DATA BELOW:
·····

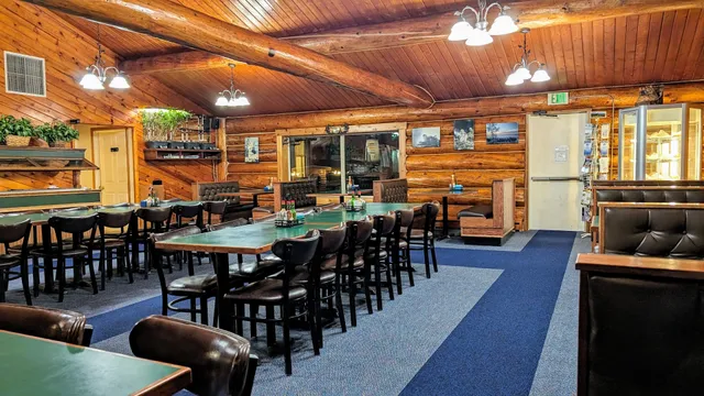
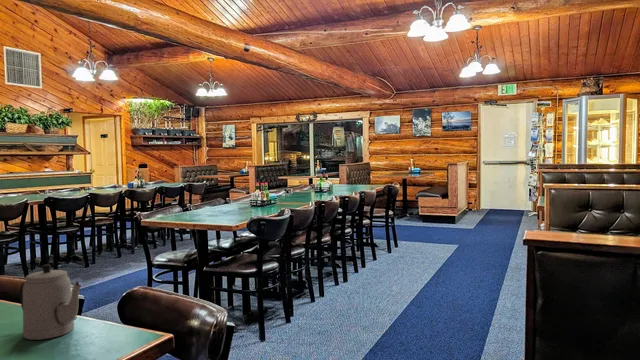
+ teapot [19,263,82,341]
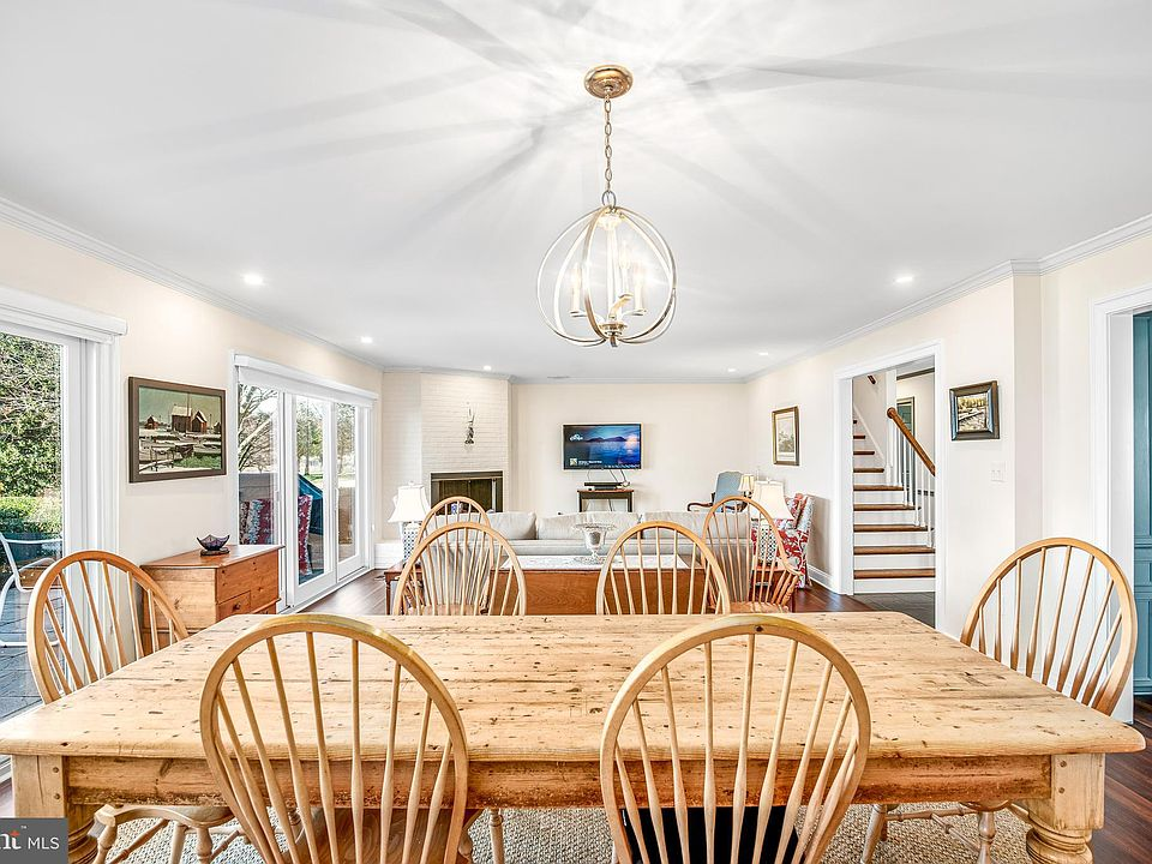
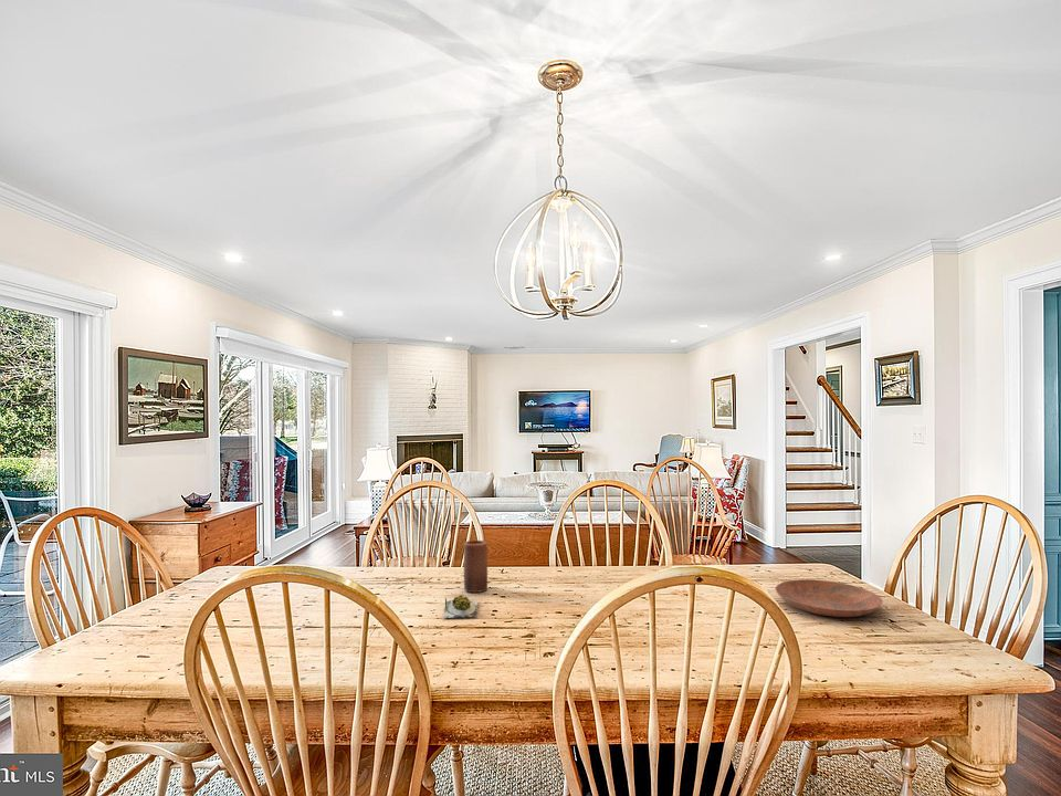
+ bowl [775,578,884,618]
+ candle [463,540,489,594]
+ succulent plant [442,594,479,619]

·····

YOUR GOAL: Set the data above down again exactly as given, with no pictures.

RESPONSE BOX:
+ teapot [19,263,82,341]
+ bowl [775,578,884,618]
+ candle [463,540,489,594]
+ succulent plant [442,594,479,619]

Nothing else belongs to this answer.